Palmetto High School senior Alexandra Hazday spent part of her summer digging a trench for a water main for a remote village in the Dominican Republic. She lived and worked there for 12 days, high on the mountain with a view of the ocean.
She went with the Blue Missions organization in a group of 25 students. The organization sends groups of students to remote and poor towns in the Dominican Republic to help them build aqueducts.
“I was the only high schooler. The rest were people in college,” Hazday says.
It was an arduous task – the closest water was about a mile away. She says the villagers would have to go for water six times a day to get enough for their families and their neighbors.
“They had to use buckets and for washing clothes they had to get multiple buckets of water,” she says. “It was an eye opening experience. It was completely worth it. I honestly wish I was there now.”
Although she’s a typical teen with all the required tech devices like smart phones, she enjoyed being away from everything for 12 days.
“No phones,” she says. “Everyone was so happy with so little. The little kids there are the happiest people in the entire world. They have to work so hard and they don’t care at all.”
The group that Hazday was with was only one of many that went to the Dominican Republic with Blue Missions. Several other Palmetto students also worked with Blue Mission, but not on the same trip.
While in the Dominican Republic, the students slept in the school house. They had electricity, but no running water.
“A shower was a plastic bag filled with water,” she says.
Despite the hardships and the manual labor, she loved being there.
“I want to do it again for sure,” she says.

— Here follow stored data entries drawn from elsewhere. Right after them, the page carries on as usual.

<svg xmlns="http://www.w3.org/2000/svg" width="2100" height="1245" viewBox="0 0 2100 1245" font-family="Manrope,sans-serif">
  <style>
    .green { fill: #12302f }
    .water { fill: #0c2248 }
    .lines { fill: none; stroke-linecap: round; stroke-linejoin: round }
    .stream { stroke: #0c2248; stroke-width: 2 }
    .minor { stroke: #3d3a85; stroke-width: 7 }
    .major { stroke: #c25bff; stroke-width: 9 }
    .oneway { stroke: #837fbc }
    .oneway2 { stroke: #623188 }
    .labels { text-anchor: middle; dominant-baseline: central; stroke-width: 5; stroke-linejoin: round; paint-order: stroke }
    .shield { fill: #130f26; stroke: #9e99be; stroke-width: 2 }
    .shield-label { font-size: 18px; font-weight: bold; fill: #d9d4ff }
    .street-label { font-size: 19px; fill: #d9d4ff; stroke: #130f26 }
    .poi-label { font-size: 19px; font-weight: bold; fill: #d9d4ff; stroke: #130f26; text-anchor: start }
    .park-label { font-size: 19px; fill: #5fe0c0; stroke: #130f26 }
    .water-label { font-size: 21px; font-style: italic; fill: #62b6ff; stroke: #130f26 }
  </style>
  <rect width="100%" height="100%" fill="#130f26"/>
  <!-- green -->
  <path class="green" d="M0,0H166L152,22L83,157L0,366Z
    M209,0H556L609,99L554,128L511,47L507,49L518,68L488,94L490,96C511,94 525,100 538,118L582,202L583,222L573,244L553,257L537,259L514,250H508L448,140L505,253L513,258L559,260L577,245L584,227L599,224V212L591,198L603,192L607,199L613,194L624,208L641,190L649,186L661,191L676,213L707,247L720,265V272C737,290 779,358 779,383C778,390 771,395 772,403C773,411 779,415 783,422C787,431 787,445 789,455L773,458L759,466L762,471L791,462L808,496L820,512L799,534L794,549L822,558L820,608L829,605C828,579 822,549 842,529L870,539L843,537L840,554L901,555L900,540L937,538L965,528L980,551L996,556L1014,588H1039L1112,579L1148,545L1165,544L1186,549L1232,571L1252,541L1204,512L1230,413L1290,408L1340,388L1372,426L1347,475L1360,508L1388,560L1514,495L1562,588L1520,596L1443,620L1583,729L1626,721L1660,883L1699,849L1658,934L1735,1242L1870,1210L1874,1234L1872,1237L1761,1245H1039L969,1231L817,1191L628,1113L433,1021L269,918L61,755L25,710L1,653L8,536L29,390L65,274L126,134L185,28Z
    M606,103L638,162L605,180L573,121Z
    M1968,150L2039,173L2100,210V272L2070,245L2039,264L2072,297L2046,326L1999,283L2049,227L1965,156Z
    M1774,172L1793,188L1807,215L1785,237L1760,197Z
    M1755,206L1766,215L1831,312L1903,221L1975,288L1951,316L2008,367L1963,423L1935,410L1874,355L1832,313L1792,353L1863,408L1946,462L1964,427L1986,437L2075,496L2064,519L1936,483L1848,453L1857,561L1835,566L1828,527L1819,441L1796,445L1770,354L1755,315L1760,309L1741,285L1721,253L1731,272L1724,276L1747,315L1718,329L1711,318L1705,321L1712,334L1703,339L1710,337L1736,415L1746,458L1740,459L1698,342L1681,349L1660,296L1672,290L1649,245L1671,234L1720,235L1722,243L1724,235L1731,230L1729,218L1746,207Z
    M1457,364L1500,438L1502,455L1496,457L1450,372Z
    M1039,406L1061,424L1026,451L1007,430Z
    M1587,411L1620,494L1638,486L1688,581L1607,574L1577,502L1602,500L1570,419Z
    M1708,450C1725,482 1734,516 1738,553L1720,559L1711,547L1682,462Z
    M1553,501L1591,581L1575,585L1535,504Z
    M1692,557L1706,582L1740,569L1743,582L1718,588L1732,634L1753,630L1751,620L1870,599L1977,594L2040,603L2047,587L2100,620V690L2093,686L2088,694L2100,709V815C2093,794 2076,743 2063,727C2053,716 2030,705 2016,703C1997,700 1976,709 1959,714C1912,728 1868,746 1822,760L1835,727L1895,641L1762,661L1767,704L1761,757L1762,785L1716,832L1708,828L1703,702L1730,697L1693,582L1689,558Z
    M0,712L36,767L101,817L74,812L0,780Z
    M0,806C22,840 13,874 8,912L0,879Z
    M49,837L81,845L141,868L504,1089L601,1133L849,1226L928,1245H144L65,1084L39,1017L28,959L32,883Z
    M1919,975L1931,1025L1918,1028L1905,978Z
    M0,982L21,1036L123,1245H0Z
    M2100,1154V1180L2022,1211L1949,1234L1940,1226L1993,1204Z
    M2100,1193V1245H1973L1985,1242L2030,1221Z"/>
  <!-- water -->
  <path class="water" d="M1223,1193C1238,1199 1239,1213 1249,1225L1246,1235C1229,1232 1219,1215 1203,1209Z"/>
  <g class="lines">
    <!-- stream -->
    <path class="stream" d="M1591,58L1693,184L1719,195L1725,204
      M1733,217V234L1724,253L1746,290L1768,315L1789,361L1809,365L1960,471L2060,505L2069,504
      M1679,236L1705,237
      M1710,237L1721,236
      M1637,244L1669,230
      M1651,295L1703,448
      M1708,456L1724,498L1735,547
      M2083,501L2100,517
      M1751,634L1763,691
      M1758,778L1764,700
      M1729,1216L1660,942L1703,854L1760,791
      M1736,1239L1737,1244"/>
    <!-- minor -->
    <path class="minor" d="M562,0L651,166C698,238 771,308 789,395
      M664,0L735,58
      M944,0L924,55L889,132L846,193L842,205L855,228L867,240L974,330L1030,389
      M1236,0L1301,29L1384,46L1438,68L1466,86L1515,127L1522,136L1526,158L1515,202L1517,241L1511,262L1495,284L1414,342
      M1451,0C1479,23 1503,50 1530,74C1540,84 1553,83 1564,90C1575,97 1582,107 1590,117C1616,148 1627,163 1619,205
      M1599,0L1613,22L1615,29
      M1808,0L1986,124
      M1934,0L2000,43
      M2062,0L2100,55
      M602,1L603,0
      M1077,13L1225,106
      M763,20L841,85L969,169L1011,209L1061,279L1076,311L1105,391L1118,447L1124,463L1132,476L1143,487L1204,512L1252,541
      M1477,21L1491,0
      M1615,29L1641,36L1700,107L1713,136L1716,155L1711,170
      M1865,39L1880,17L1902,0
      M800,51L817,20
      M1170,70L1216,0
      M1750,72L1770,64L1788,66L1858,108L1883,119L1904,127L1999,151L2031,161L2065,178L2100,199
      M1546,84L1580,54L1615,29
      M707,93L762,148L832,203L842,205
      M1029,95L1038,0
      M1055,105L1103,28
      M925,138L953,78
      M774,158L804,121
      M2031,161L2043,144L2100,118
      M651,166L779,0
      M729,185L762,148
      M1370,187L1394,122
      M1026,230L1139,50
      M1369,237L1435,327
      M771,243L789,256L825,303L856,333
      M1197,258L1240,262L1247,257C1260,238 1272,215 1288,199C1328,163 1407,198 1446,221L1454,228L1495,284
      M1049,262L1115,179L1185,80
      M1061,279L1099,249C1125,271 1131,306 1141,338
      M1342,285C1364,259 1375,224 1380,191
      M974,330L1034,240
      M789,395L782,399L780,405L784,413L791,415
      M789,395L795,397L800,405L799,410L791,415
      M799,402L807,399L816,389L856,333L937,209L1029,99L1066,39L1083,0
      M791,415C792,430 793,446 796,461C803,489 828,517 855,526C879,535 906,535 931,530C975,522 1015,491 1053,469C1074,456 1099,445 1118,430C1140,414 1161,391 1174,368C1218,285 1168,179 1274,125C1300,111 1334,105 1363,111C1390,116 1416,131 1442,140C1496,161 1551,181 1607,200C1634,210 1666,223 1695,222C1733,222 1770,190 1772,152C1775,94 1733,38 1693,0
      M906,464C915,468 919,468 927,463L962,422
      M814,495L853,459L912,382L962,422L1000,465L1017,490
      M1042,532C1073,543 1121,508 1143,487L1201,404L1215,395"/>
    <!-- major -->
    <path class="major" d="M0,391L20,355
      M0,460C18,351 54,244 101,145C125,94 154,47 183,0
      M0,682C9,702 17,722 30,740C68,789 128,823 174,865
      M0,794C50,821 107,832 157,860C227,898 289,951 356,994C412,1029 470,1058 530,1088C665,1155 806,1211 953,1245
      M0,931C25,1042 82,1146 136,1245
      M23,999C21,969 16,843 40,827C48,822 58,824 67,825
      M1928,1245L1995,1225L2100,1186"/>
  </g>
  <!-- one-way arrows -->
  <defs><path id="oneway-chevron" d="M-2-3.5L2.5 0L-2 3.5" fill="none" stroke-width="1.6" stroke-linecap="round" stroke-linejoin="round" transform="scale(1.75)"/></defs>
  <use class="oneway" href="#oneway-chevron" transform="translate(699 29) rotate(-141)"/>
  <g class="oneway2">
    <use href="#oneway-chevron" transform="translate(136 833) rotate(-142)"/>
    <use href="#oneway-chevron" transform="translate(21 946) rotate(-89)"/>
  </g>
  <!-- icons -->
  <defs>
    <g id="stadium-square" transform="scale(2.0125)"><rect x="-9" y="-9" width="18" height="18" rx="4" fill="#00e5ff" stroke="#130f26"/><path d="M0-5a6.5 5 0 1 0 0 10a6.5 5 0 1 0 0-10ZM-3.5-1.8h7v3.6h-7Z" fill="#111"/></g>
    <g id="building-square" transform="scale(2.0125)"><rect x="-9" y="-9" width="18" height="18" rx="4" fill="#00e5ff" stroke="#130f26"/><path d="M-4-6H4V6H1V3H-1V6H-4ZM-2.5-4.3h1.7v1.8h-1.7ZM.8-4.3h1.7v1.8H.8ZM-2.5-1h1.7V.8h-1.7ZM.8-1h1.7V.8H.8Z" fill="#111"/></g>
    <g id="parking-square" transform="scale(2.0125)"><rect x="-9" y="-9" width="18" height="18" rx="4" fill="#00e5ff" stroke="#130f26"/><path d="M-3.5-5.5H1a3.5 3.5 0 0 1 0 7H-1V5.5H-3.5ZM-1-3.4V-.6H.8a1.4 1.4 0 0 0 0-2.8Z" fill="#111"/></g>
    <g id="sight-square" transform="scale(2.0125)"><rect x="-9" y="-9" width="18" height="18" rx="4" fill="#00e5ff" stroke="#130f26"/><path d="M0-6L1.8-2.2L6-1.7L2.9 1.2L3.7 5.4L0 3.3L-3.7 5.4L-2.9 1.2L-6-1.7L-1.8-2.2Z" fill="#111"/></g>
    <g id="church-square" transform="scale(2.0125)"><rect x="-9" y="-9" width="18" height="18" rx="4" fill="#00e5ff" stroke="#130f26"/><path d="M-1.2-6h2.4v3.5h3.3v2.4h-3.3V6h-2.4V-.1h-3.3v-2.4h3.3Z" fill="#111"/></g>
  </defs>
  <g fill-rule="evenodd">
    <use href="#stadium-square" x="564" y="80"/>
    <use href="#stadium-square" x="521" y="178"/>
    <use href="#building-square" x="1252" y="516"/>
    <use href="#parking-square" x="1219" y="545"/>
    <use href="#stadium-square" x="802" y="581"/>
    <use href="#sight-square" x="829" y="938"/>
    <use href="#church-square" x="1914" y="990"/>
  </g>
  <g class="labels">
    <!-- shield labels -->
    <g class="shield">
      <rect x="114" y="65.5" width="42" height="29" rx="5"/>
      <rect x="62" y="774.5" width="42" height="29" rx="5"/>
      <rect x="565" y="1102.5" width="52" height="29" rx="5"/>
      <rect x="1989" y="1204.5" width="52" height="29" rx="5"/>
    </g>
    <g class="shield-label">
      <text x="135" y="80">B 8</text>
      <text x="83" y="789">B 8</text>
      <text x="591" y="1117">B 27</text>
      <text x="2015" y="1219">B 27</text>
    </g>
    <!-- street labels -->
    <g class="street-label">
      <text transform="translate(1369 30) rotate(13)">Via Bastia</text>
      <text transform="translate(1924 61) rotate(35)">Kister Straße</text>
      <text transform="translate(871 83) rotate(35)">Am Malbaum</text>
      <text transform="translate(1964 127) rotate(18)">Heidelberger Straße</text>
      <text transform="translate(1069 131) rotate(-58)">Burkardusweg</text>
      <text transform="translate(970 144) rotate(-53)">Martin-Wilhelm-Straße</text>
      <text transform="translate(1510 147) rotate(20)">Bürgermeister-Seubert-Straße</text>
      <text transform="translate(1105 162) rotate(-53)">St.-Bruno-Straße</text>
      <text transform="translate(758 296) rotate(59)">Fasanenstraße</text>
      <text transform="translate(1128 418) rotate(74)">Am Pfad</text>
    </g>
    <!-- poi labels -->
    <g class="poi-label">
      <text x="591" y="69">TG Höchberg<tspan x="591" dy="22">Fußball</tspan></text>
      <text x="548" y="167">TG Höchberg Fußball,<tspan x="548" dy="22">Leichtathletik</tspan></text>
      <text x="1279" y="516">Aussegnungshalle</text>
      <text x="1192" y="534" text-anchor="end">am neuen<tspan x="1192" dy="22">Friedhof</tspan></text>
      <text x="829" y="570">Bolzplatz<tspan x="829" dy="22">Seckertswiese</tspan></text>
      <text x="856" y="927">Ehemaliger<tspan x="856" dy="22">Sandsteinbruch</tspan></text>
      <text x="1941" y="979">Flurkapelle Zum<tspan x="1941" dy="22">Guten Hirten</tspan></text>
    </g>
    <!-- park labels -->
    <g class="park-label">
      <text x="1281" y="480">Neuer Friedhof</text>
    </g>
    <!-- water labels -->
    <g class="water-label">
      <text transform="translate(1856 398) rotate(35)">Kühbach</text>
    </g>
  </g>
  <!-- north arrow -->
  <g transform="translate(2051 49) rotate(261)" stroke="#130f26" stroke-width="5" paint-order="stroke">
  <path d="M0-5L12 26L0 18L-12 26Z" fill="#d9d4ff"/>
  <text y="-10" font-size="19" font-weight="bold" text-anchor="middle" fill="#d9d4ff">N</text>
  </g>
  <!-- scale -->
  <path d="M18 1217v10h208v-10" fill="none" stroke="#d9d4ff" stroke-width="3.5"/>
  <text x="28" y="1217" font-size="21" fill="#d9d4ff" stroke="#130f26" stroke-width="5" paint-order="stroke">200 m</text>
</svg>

“It was hard. I didn’t know what I was getting into. The first day was quite a shock. I didn’t know anyone. It was a three-hour plane ride and a five-hour bus ride. Our dinner was peanut butter and jelly on hot dog buns. It was such a shock.”
The students worked hard, trenching from the source of water to the houses. However, they did have a chance to sightsee and play with the village children. The agenda included visiting a village that had been provided with water the previous year. They even had a day of fun with the villagers of the town they were working with.
“We went from house to house and told everyone to meet on the green field,” she says. “Every person on the trip brought a bag of candy and we gave that out. We had a magic show. We didn’t play sports, but we hung out with them and took pictures. We found some rope and we played jump rope.”
Now that she’s back at Palmetto High School, Hazday is busy as captain of Variations, the Palmetto dance team. She has been on the team for four years. She’s also the secretary of the Health Information Project, the group that sends juniors and seniors into freshman classrooms to talk about health and issues surrounding health, including, drugs, alcohol and HIV/AIDS. She is also an intern at the HIP head office. Her duties include keeping the website upto- date.
For college, Hazday is applying to all the Florida schools and the University of North Carolina at Chapel Hill. While her major is still undecided, she does know that she wants to attend law school after college.